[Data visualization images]
· · · ·
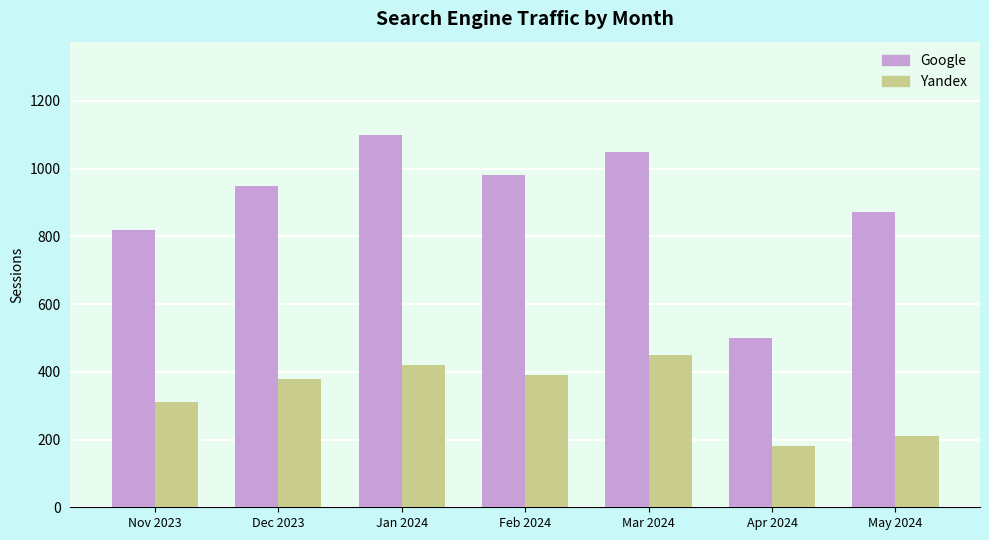

Read the Google value at Feb 2024, to the nearest 100.

1000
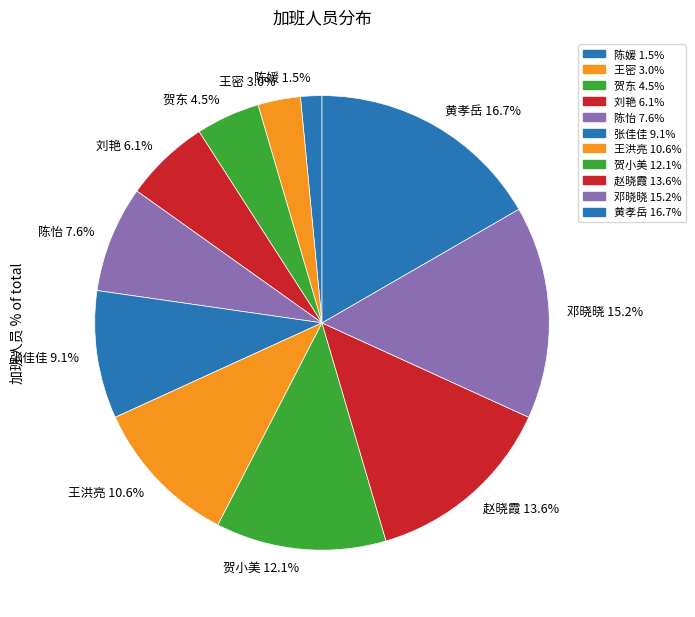

How many slices are in this pie chart?

11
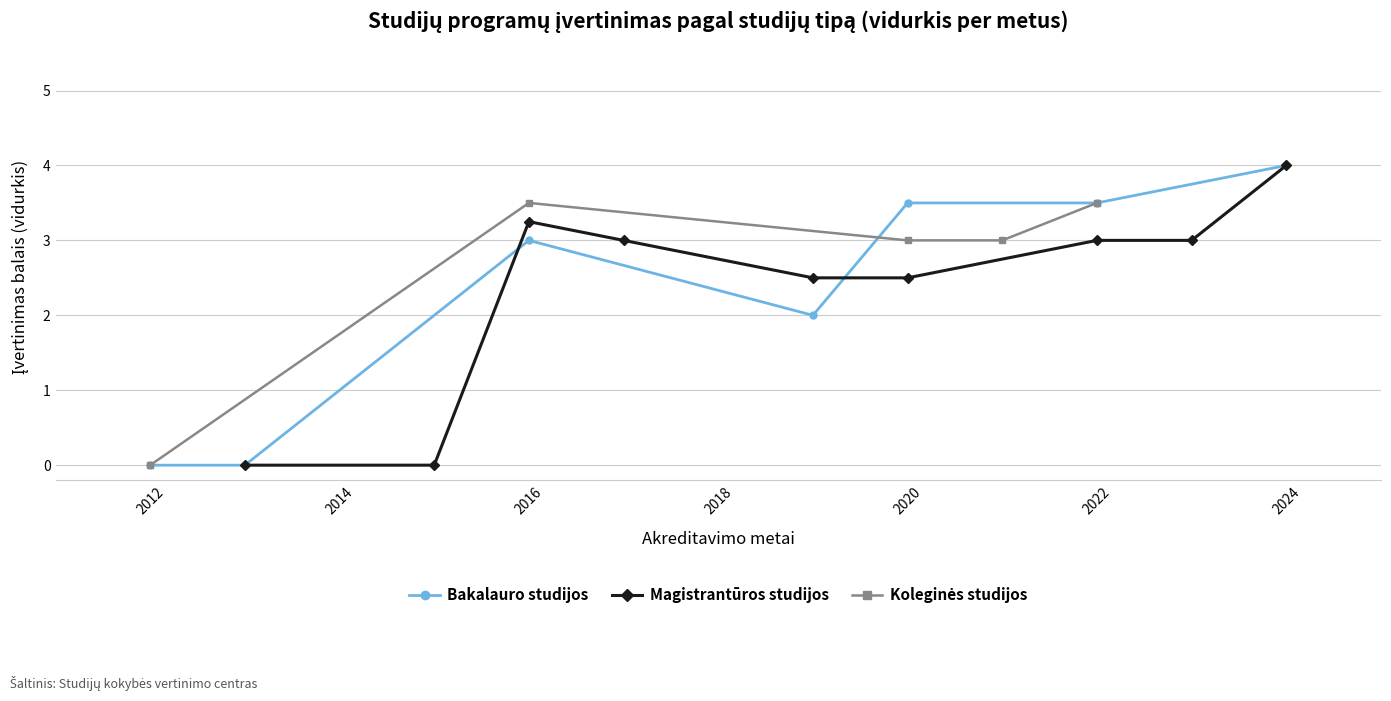

True or false: Bakalauro studijos has more than 0 interior local peaks.

True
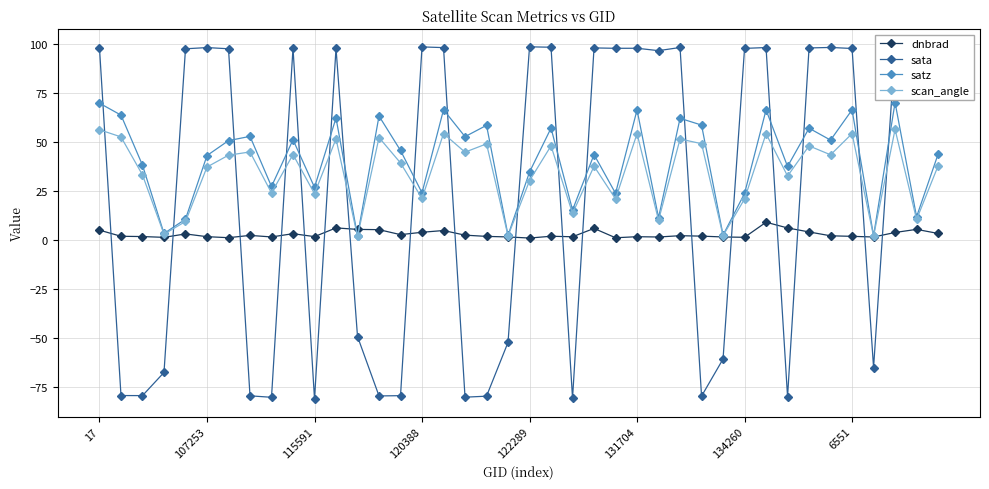

Rank the series by their average value, from highest to lowest.

satz, scan_angle, sata, dnbrad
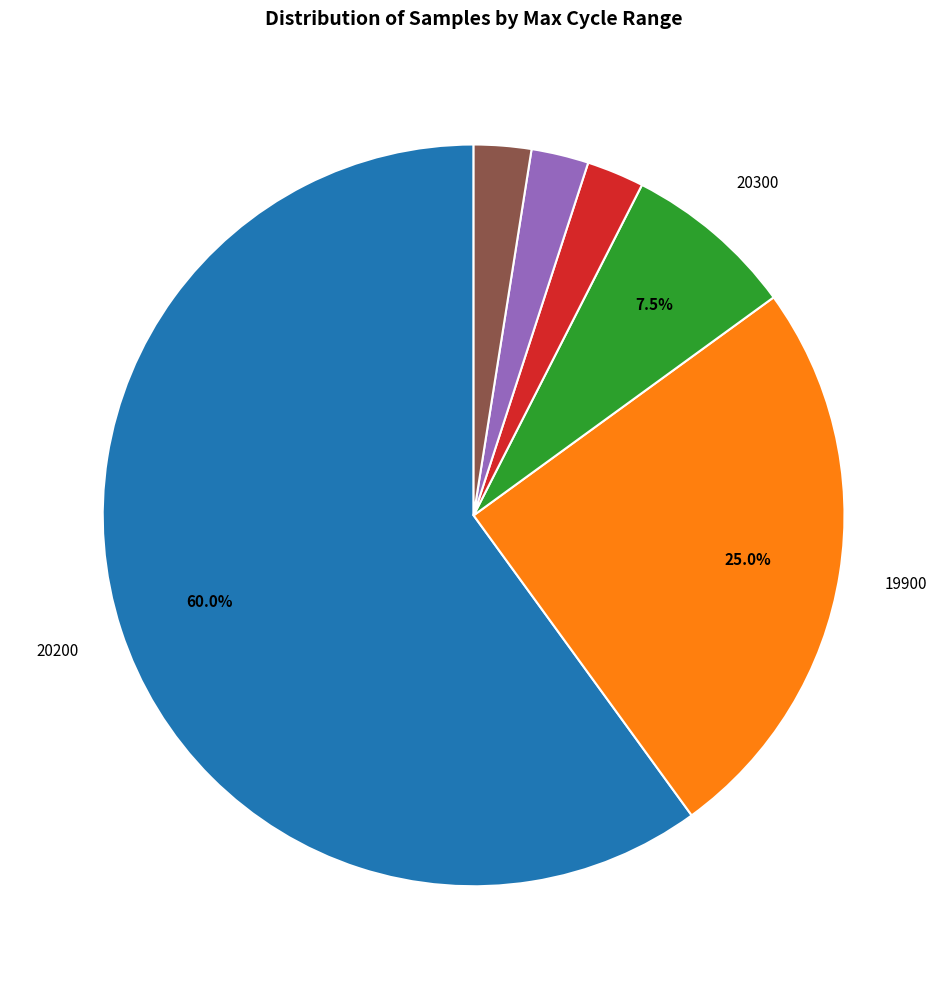

To the nearest percent, what is the average slice percentage?

17%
· · · ·
#### [Task brief]
Return each line of the material above word for word, omitting the pictures.

#### [Reply]
Read the Google value at Feb 2024, to the nearest 100.

1000

How many slices are in this pie chart?

11

True or false: Bakalauro studijos has more than 0 interior local peaks.

True

Rank the series by their average value, from highest to lowest.

satz, scan_angle, sata, dnbrad

To the nearest percent, what is the average slice percentage?

17%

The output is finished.